I’m not sure why I took so long to start using Github Copilot, but I’ve been completely whelmed by it so far. It sometimes saves entire seconds in my workflow!
In contrast GPT-4 has induced more of those “wow” moments and saves me hours of work.
That said, in practice Copilot works surprisingly well for Beancount ledger files. Not super intelligently. But it does work.
Duplicating regular transactions from the same ledger file.
The first major caveat is Copilot appears to only draw from the immediate file and doesn’t respect imports (and definitely doesn’t go up the ledger tree if you’re working in an imported file).
If you have a semi-regular order from a restaurant it will parrot that entry perfectly.
Mostly new transactions
For entries it hasn’t seen before, Copilot does a good job at guessing the account names and memo from just the Payee.
At restaurants I regularly use my Amex blue or Gift cards and expense the txn to Expenses:Business:Meals:Restaurants
. Copilot is in the ballpark by guessing those (seemingly at random).
Similarly, it correctly interprets that I use my Wells Fargo 2% card for unspecific purchases. This ledger has no previous reference to Home Depot, but it’s also a fair guess to expense that to Expenses:Personal:Home
(which does exist).
Obviously the amounts for new transactions are unknowable, but otherwise it’s dead on.
The computer knows arithmetic?
On “new” accounts, Copilot always suggests balance
entries that are completely wrong. However it can correctly calculate between two balance
statements even in my extremely crowded year ledgers.
For example, my Assets:GiftCards:Amazon
account has a balance of $0 on March 9th. I assert this with:
2023-03-09 balance Assets:GiftCards:Amazon 0 USD
I then make a couple transactions on this gift card:
$ bean-query ./money/ledger.beancount 'SELECT date, account, position, balance FROM OPEN ON 2023-03-11 WHERE account ~ "Assets:GiftCards:Amazon"'
date account position balance
---------- ----------------------- ---------- ---------
2023-03-11 Assets:GiftCards:Amazon 42.25 USD 42.25 USD
2023-03-11 Assets:GiftCards:Amazon 21.74 USD 63.99 USD
2023-03-11 Assets:GiftCards:Amazon 29.04 USD 93.03 USD
2023-03-15 Assets:GiftCards:Amazon -24.12 USD 68.91 USD
2023-03-18 Assets:GiftCards:Amazon -17.45 USD 51.46 USD
2023-03-22 Assets:GiftCards:Amazon 2.56 USD 54.02 USD
2023-04-01 Assets:GiftCards:Amazon -51.32 USD 2.70 USD
After those 7 transactions (and no other assertions) the card has a calculated balance of $2.70.

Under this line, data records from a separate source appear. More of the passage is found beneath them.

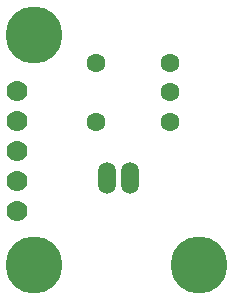
<source format=gbs>
*
*
G04 PADS 9.5 Build Number: 522968 generated Gerber (RS-274-X) file*
G04 PC Version=2.1*
*
%IN "PSDR_Encoder.pcb"*%
*
%MOIN*%
*
%FSLAX35Y35*%
*
*
*
*
G04 PC Standard Apertures*
*
*
G04 Thermal Relief Aperture macro.*
%AMTER*
1,1,$1,0,0*
1,0,$1-$2,0,0*
21,0,$3,$4,0,0,45*
21,0,$3,$4,0,0,135*
%
*
*
G04 Annular Aperture macro.*
%AMANN*
1,1,$1,0,0*
1,0,$2,0,0*
%
*
*
G04 Odd Aperture macro.*
%AMODD*
1,1,$1,0,0*
1,0,$1-0.005,0,0*
%
*
*
G04 PC Custom Aperture Macros*
*
*
*
*
*
*
G04 PC Aperture Table*
*
%ADD010C,0.001*%
%ADD048C,0.07*%
%ADD148O,0.05906X0.1063*%
%ADD149C,0.19*%
%ADD150C,0.063*%
*
*
*
*
G04 PC Circuitry*
G04 Layer Name PSDR_Encoder.pcb - circuitry*
%LPD*%
*
*
G04 PC Custom Flashes*
G04 Layer Name PSDR_Encoder.pcb - flashes*
%LPD*%
*
*
G04 PC Circuitry*
G04 Layer Name PSDR_Encoder.pcb - circuitry*
%LPD*%
*
G54D10*
G54D48*
G01X106000Y160000D03*
Y170000D03*
Y150000D03*
Y130000D03*
Y140000D03*
G54D148*
X136063Y141000D03*
X143937D03*
G54D149*
X111811Y188583D03*
Y111811D03*
X166929D03*
G54D150*
X157000Y159657D03*
Y179343D03*
Y169500D03*
X132394Y159657D03*
Y179343D03*
X0Y0D02*
M02*

</source>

Now on April 2nd I want to assert this balance.
What does Copilot suggest?
It does the math correctly!!
It perfectly calculated a running total between the balance
, all 7 transactions, and this new balance
.
Copilot gets completions wrong 75% of the time, but I find it so incredibly impressive when it’s right.
Hallucinating
As with all LLMs, the cracks start to show when your prompts suck.
With less information it will just make up account names. While Assets:Banks:SF:Checking
does exist those two sub accounts do not. Granted it doesn’t know that, since all my account declarations are in a separate file. It did correctly interpret my memo of “Withdraw $40 cash” by writing 40 USD
as the amount.
Another example:
When completing a balance
for an account I have never asserted before, it really starts to flail in the dark:
- I don’t have an
Assets:Banks:Venmo:Checking
account. - I don’t have 1k in that non-existent account.
- My actual balance in the existing parent
Assets:Banks:Venmo
is a hot $3.43.
I wonder if there’s a future in which PayPal bribes Microsoft to encourage beancounting Copilot users to make more Venmo $$$ deposits? Surely not…
My Confidence
While the specific account names and transaction amounts are more often wrong than right, in my opinion Copilot is still worth it for autocompleting the structure of entries.
It cannot be trusted to get the details right.
It only has a good grasp on what the ledger file should look like and how to nudge you there.